| Information provided |

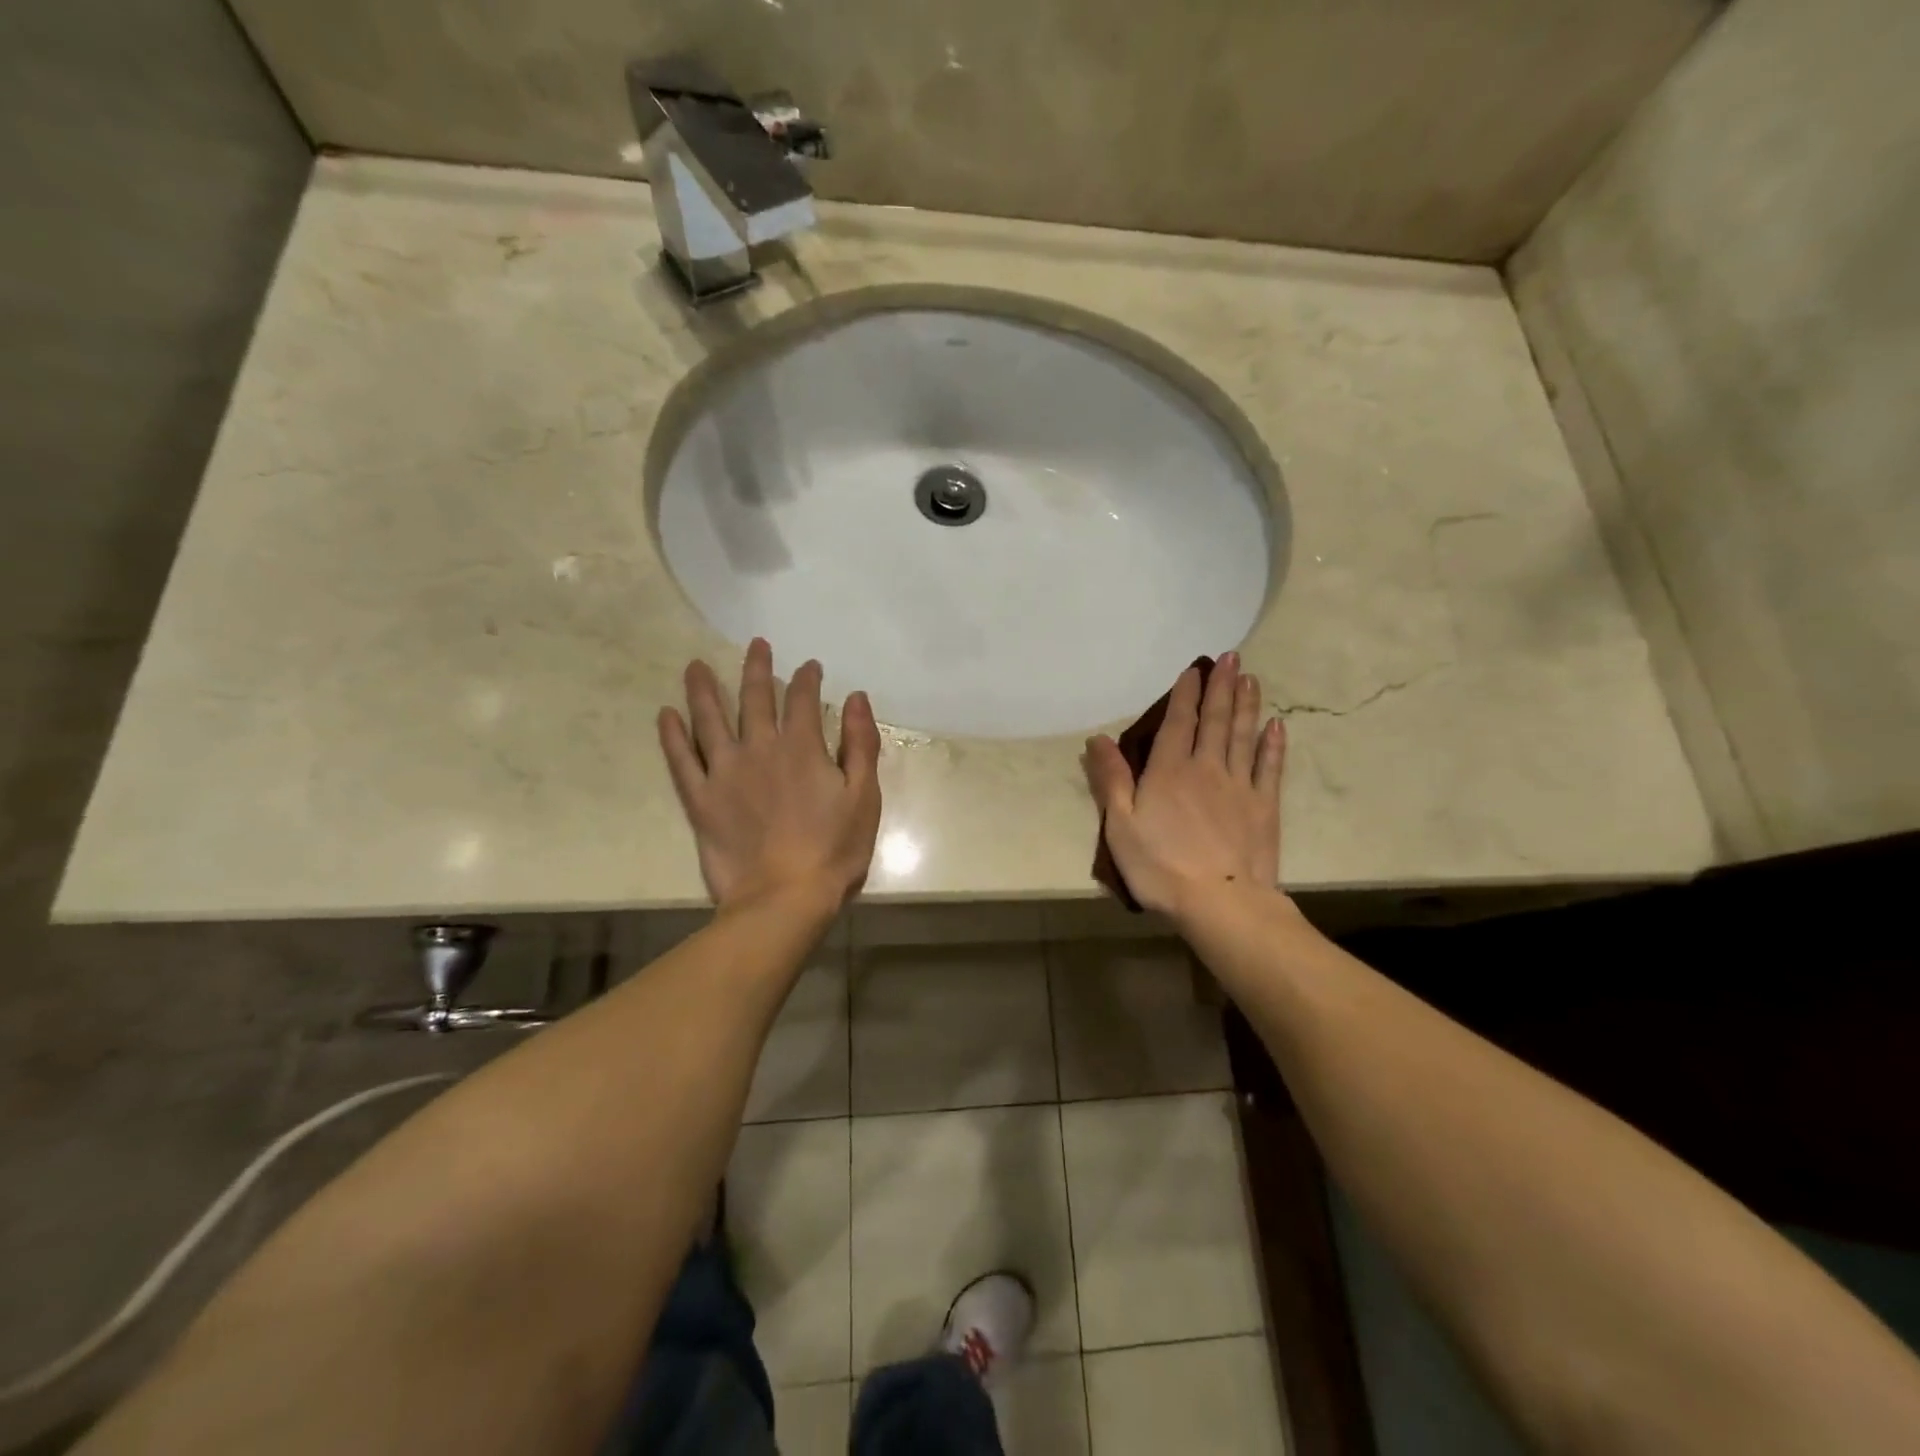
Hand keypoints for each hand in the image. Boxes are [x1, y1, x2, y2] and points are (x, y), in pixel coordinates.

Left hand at [658, 639, 882, 912]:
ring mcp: (725, 773)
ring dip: (704, 689)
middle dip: (758, 668)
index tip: (810, 667)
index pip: (803, 699)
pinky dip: (672, 736)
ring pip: (710, 719)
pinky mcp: (701, 800)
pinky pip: (681, 760)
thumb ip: (860, 744)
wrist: (784, 898)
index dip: (807, 678)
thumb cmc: (833, 850)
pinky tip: (666, 715)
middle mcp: (759, 749)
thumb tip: (857, 698)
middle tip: (756, 645)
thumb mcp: (863, 796)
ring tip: (696, 665)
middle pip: (755, 698)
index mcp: (802, 748)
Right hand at [1084, 651, 1285, 917]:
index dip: (1185, 694)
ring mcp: (1240, 786)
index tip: (1194, 669)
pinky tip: (1277, 726)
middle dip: (1221, 687)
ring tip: (1251, 678)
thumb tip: (1098, 738)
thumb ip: (1111, 780)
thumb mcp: (1120, 825)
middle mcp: (1206, 768)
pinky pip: (1269, 767)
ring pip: (1244, 736)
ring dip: (1247, 705)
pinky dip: (1273, 745)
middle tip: (1231, 657)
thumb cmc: (1160, 866)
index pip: (1178, 722)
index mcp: (1169, 771)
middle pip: (1216, 720)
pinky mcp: (1264, 807)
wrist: (1220, 903)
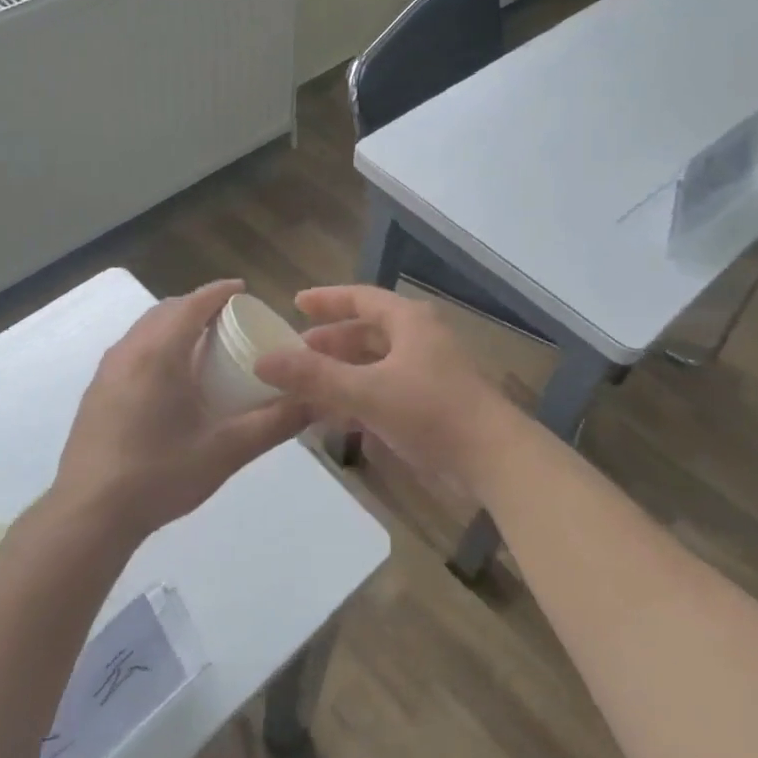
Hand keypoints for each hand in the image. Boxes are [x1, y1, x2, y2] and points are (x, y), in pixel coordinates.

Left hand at [52, 280, 309, 545]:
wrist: (90, 513)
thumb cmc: (160, 474)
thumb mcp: (226, 450)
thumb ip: (274, 423)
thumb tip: (315, 402)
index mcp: (160, 353)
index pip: (193, 303)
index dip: (220, 292)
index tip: (244, 290)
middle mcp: (129, 350)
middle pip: (167, 310)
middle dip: (198, 306)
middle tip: (229, 322)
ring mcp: (106, 371)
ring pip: (145, 330)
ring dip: (174, 326)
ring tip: (202, 348)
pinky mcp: (96, 392)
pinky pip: (132, 351)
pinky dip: (156, 346)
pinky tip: (170, 381)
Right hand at [254, 285, 519, 492]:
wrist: (494, 459)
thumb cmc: (431, 411)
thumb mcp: (366, 392)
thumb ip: (314, 377)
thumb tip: (263, 360)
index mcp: (409, 322)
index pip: (361, 298)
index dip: (327, 300)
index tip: (295, 303)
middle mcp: (419, 339)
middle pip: (367, 332)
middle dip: (331, 342)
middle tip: (296, 352)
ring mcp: (428, 373)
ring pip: (375, 364)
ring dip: (342, 373)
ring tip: (307, 387)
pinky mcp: (432, 404)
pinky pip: (385, 391)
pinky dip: (359, 398)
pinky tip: (336, 418)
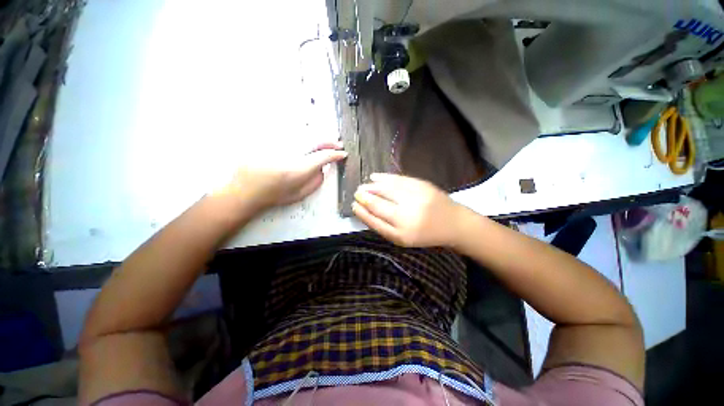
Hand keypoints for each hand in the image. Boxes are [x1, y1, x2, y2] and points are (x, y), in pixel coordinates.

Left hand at [216, 143, 346, 211]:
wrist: (247, 190)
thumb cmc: (275, 195)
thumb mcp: (300, 194)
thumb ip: (316, 181)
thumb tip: (324, 168)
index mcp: (299, 169)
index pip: (323, 156)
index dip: (336, 154)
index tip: (342, 154)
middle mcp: (290, 153)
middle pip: (315, 140)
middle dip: (329, 141)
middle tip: (338, 144)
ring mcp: (279, 144)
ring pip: (304, 133)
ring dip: (318, 136)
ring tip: (326, 139)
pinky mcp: (270, 139)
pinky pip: (291, 133)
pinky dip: (303, 134)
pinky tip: (308, 137)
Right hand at [352, 173, 464, 246]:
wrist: (453, 223)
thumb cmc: (426, 234)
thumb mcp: (404, 238)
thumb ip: (385, 227)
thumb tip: (365, 211)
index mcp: (401, 235)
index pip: (375, 221)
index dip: (362, 212)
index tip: (353, 205)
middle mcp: (407, 217)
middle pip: (378, 205)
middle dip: (364, 198)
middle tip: (356, 193)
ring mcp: (415, 199)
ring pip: (386, 190)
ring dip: (371, 187)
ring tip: (363, 186)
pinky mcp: (422, 186)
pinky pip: (398, 180)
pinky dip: (384, 178)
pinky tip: (375, 177)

| Required work |
Which lines of the data above contain "Right"? Copy each one.

| Task answer |
Right hand at [1084, 651, 1285, 917]:
Right hand at [254, 285, 519, 492]:
Right hand at [352, 173, 464, 246]:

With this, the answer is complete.